▶ Given request:
Transcribe every line of the material below word for word, keeping each character and punctuation mark unchanged.

[Begin Provided data]

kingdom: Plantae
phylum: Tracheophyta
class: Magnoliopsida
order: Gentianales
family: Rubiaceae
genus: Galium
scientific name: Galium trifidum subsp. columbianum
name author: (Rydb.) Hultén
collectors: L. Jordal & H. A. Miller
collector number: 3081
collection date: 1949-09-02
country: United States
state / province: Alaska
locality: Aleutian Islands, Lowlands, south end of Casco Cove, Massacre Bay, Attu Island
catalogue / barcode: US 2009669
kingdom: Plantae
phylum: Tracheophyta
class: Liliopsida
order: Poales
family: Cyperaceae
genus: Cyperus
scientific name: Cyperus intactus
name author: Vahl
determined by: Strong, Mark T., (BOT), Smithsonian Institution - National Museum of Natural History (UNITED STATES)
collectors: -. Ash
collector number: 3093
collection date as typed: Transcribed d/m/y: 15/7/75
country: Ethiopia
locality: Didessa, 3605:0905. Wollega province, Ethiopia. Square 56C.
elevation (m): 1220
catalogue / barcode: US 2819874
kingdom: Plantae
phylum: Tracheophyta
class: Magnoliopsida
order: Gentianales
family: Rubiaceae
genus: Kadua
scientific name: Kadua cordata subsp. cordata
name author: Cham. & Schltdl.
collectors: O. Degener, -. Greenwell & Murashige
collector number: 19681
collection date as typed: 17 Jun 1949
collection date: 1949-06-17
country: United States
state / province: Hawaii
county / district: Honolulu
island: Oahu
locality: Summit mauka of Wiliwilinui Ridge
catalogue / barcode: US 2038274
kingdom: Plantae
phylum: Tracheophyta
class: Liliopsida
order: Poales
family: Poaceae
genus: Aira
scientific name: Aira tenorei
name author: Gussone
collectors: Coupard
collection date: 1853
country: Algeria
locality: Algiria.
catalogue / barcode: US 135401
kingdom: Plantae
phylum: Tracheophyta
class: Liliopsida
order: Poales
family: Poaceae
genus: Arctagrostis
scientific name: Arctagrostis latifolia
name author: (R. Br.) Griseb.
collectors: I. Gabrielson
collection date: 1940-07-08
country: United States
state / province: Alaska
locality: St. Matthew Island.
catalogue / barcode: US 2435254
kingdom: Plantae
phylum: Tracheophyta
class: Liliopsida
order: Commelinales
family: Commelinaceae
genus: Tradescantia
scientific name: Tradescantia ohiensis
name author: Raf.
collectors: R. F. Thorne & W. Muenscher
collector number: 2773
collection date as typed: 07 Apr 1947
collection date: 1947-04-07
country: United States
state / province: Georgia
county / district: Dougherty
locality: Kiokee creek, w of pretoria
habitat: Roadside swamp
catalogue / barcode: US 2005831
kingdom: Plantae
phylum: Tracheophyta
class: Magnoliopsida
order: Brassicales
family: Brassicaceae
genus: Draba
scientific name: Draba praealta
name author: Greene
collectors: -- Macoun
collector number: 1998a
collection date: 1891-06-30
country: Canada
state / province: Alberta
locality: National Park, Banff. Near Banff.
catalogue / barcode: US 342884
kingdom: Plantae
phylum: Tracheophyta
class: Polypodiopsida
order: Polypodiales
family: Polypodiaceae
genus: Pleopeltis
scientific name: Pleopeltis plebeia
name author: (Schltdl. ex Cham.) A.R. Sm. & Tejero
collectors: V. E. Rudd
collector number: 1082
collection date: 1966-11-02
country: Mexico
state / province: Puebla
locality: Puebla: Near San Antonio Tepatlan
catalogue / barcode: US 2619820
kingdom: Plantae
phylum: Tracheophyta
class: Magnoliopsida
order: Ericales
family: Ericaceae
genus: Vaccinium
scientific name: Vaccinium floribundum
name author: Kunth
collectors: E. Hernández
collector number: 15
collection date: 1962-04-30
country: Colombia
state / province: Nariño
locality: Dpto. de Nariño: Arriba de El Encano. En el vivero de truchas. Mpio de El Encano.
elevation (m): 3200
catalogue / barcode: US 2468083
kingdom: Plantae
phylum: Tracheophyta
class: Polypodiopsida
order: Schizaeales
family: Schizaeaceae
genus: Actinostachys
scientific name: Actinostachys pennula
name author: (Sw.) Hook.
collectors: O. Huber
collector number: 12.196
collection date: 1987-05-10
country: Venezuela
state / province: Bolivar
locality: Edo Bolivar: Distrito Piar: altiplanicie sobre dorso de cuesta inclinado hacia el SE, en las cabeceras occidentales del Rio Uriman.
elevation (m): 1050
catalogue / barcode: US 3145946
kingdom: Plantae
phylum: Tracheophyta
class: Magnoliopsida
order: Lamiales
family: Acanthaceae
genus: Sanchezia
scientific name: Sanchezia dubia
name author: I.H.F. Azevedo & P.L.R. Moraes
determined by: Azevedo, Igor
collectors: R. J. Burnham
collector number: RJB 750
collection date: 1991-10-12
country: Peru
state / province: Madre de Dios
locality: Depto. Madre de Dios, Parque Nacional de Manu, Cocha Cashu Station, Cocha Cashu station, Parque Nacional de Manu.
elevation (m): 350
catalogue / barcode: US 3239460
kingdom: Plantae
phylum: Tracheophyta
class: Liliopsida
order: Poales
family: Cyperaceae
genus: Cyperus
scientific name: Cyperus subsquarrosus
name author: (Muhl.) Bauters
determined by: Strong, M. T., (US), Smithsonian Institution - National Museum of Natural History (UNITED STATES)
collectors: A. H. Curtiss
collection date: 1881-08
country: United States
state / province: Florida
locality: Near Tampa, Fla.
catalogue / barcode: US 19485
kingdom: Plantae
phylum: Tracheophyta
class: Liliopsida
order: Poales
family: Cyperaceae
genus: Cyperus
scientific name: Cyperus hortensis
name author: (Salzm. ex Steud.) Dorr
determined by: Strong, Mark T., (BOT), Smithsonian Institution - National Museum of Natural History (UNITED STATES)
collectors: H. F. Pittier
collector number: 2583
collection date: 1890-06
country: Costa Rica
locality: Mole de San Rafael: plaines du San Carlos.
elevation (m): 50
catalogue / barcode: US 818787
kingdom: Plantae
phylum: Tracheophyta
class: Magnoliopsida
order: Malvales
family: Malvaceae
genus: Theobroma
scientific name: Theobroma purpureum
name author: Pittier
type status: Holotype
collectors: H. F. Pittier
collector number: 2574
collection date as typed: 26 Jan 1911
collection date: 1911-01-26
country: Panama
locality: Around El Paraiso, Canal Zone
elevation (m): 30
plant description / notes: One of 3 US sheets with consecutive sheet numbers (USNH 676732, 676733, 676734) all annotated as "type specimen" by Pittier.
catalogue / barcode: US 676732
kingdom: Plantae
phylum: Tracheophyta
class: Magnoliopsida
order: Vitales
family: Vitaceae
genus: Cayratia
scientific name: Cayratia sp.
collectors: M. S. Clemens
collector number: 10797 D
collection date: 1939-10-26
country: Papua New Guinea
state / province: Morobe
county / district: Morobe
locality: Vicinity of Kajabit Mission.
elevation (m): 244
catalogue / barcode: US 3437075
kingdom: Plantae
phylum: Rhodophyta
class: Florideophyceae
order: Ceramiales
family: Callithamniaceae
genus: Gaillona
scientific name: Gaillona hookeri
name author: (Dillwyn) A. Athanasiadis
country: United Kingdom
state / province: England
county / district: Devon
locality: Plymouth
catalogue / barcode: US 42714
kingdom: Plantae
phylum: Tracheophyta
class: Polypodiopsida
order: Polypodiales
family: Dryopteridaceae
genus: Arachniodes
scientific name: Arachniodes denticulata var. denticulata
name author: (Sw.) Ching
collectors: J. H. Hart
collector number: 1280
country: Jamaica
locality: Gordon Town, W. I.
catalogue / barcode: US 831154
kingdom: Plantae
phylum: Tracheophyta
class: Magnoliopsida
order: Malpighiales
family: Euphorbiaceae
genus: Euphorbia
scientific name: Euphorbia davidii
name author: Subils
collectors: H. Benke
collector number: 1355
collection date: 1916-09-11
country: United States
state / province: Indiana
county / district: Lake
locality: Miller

[End Provided data]

▶ Output of the exercise:
kingdom: Plantae
phylum: Tracheophyta
class: Magnoliopsida
order: Gentianales
family: Rubiaceae
genus: Galium
scientific name: Galium trifidum subsp. columbianum
name author: (Rydb.) Hultén
collectors: L. Jordal & H. A. Miller
collector number: 3081
collection date: 1949-09-02
country: United States
state / province: Alaska
locality: Aleutian Islands, Lowlands, south end of Casco Cove, Massacre Bay, Attu Island
catalogue / barcode: US 2009669
kingdom: Plantae
phylum: Tracheophyta
class: Liliopsida
order: Poales
family: Cyperaceae
genus: Cyperus
scientific name: Cyperus intactus
name author: Vahl
determined by: Strong, Mark T., (BOT), Smithsonian Institution - National Museum of Natural History (UNITED STATES)
collectors: -. Ash
collector number: 3093
collection date as typed: Transcribed d/m/y: 15/7/75
country: Ethiopia
locality: Didessa, 3605:0905. Wollega province, Ethiopia. Square 56C.
elevation (m): 1220
catalogue / barcode: US 2819874
kingdom: Plantae
phylum: Tracheophyta
class: Magnoliopsida
order: Gentianales
family: Rubiaceae
genus: Kadua
scientific name: Kadua cordata subsp. cordata
name author: Cham. & Schltdl.
collectors: O. Degener, -. Greenwell & Murashige
collector number: 19681
collection date as typed: 17 Jun 1949
collection date: 1949-06-17
country: United States
state / province: Hawaii
county / district: Honolulu
island: Oahu
locality: Summit mauka of Wiliwilinui Ridge
catalogue / barcode: US 2038274
kingdom: Plantae
phylum: Tracheophyta
class: Liliopsida
order: Poales
family: Poaceae
genus: Aira
scientific name: Aira tenorei
name author: Gussone
collectors: Coupard
collection date: 1853
country: Algeria
locality: Algiria.
catalogue / barcode: US 135401
kingdom: Plantae
phylum: Tracheophyta
class: Liliopsida
order: Poales
family: Poaceae
genus: Arctagrostis
scientific name: Arctagrostis latifolia
name author: (R. Br.) Griseb.
collectors: I. Gabrielson
collection date: 1940-07-08
country: United States
state / province: Alaska
locality: St. Matthew Island.
catalogue / barcode: US 2435254
kingdom: Plantae
phylum: Tracheophyta
class: Liliopsida
order: Commelinales
family: Commelinaceae
genus: Tradescantia
scientific name: Tradescantia ohiensis
name author: Raf.
collectors: R. F. Thorne & W. Muenscher
collector number: 2773
collection date as typed: 07 Apr 1947
collection date: 1947-04-07
country: United States
state / province: Georgia
county / district: Dougherty
locality: Kiokee creek, w of pretoria
habitat: Roadside swamp
catalogue / barcode: US 2005831
kingdom: Plantae
phylum: Tracheophyta
class: Magnoliopsida
order: Brassicales
family: Brassicaceae
genus: Draba
scientific name: Draba praealta
name author: Greene
collectors: -- Macoun
collector number: 1998a
collection date: 1891-06-30
country: Canada
state / province: Alberta
locality: National Park, Banff. Near Banff.
catalogue / barcode: US 342884
kingdom: Plantae
phylum: Tracheophyta
class: Polypodiopsida
order: Polypodiales
family: Polypodiaceae
genus: Pleopeltis
scientific name: Pleopeltis plebeia
name author: (Schltdl. ex Cham.) A.R. Sm. & Tejero
collectors: V. E. Rudd
collector number: 1082
collection date: 1966-11-02
country: Mexico
state / province: Puebla
locality: Puebla: Near San Antonio Tepatlan
catalogue / barcode: US 2619820
kingdom: Plantae
phylum: Tracheophyta
class: Magnoliopsida
order: Ericales
family: Ericaceae
genus: Vaccinium
scientific name: Vaccinium floribundum
name author: Kunth
collectors: E. Hernández
collector number: 15
collection date: 1962-04-30
country: Colombia
state / province: Nariño
locality: Dpto. de Nariño: Arriba de El Encano. En el vivero de truchas. Mpio de El Encano.
elevation (m): 3200
catalogue / barcode: US 2468083
kingdom: Plantae
phylum: Tracheophyta
class: Polypodiopsida
order: Schizaeales
family: Schizaeaceae
genus: Actinostachys
scientific name: Actinostachys pennula
name author: (Sw.) Hook.
collectors: O. Huber
collector number: 12.196
collection date: 1987-05-10
country: Venezuela
state / province: Bolivar
locality: Edo Bolivar: Distrito Piar: altiplanicie sobre dorso de cuesta inclinado hacia el SE, en las cabeceras occidentales del Rio Uriman.
elevation (m): 1050
catalogue / barcode: US 3145946
kingdom: Plantae
phylum: Tracheophyta
class: Magnoliopsida
order: Lamiales
family: Acanthaceae
genus: Sanchezia
scientific name: Sanchezia dubia
name author: I.H.F. Azevedo & P.L.R. Moraes
determined by: Azevedo, Igor
collectors: R. J. Burnham
collector number: RJB 750
collection date: 1991-10-12
country: Peru
state / province: Madre de Dios
locality: Depto. Madre de Dios, Parque Nacional de Manu, Cocha Cashu Station, Cocha Cashu station, Parque Nacional de Manu.
elevation (m): 350
catalogue / barcode: US 3239460
kingdom: Plantae
phylum: Tracheophyta
class: Liliopsida
order: Poales
family: Cyperaceae
genus: Cyperus
scientific name: Cyperus subsquarrosus
name author: (Muhl.) Bauters
determined by: Strong, M. T., (US), Smithsonian Institution - National Museum of Natural History (UNITED STATES)
collectors: A. H. Curtiss
collection date: 1881-08
country: United States
state / province: Florida
locality: Near Tampa, Fla.
catalogue / barcode: US 19485
kingdom: Plantae
phylum: Tracheophyta
class: Liliopsida
order: Poales
family: Cyperaceae
genus: Cyperus
scientific name: Cyperus hortensis
name author: (Salzm. ex Steud.) Dorr
determined by: Strong, Mark T., (BOT), Smithsonian Institution - National Museum of Natural History (UNITED STATES)
collectors: H. F. Pittier
collector number: 2583
collection date: 1890-06
country: Costa Rica
locality: Mole de San Rafael: plaines du San Carlos.
elevation (m): 50
catalogue / barcode: US 818787
kingdom: Plantae
phylum: Tracheophyta
class: Magnoliopsida
order: Malvales
family: Malvaceae
genus: Theobroma
scientific name: Theobroma purpureum
name author: Pittier
type status: Holotype
collectors: H. F. Pittier
collector number: 2574
collection date as typed: 26 Jan 1911
collection date: 1911-01-26
country: Panama
locality: Around El Paraiso, Canal Zone
elevation (m): 30
plant description / notes: One of 3 US sheets with consecutive sheet numbers (USNH 676732, 676733, 676734) all annotated as "type specimen" by Pittier.
catalogue / barcode: US 676732
kingdom: Plantae
phylum: Tracheophyta
class: Magnoliopsida
order: Vitales
family: Vitaceae
genus: Cayratia
scientific name: Cayratia sp.
collectors: M. S. Clemens
collector number: 10797 D
collection date: 1939-10-26
country: Papua New Guinea
state / province: Morobe
county / district: Morobe
locality: Vicinity of Kajabit Mission.
elevation (m): 244
catalogue / barcode: US 3437075
kingdom: Plantae
phylum: Rhodophyta
class: Florideophyceae
order: Ceramiales
family: Callithamniaceae
genus: Gaillona
scientific name: Gaillona hookeri
name author: (Dillwyn) A. Athanasiadis
country: United Kingdom
state / province: England
county / district: Devon
locality: Plymouth
catalogue / barcode: US 42714
kingdom: Plantae
phylum: Tracheophyta
class: Polypodiopsida
order: Polypodiales
family: Dryopteridaceae
genus: Arachniodes
scientific name: Arachniodes denticulata var. denticulata
name author: (Sw.) Ching
collectors: J. H. Hart
collector number: 1280
country: Jamaica
locality: Gordon Town, W. I.
catalogue / barcode: US 831154
kingdom: Plantae
phylum: Tracheophyta
class: Magnoliopsida
order: Malpighiales
family: Euphorbiaceae
genus: Euphorbia
scientific name: Euphorbia davidii
name author: Subils
collectors: H. Benke
collector number: 1355
collection date: 1916-09-11
country: United States
state / province: Indiana
county / district: Lake
locality: Miller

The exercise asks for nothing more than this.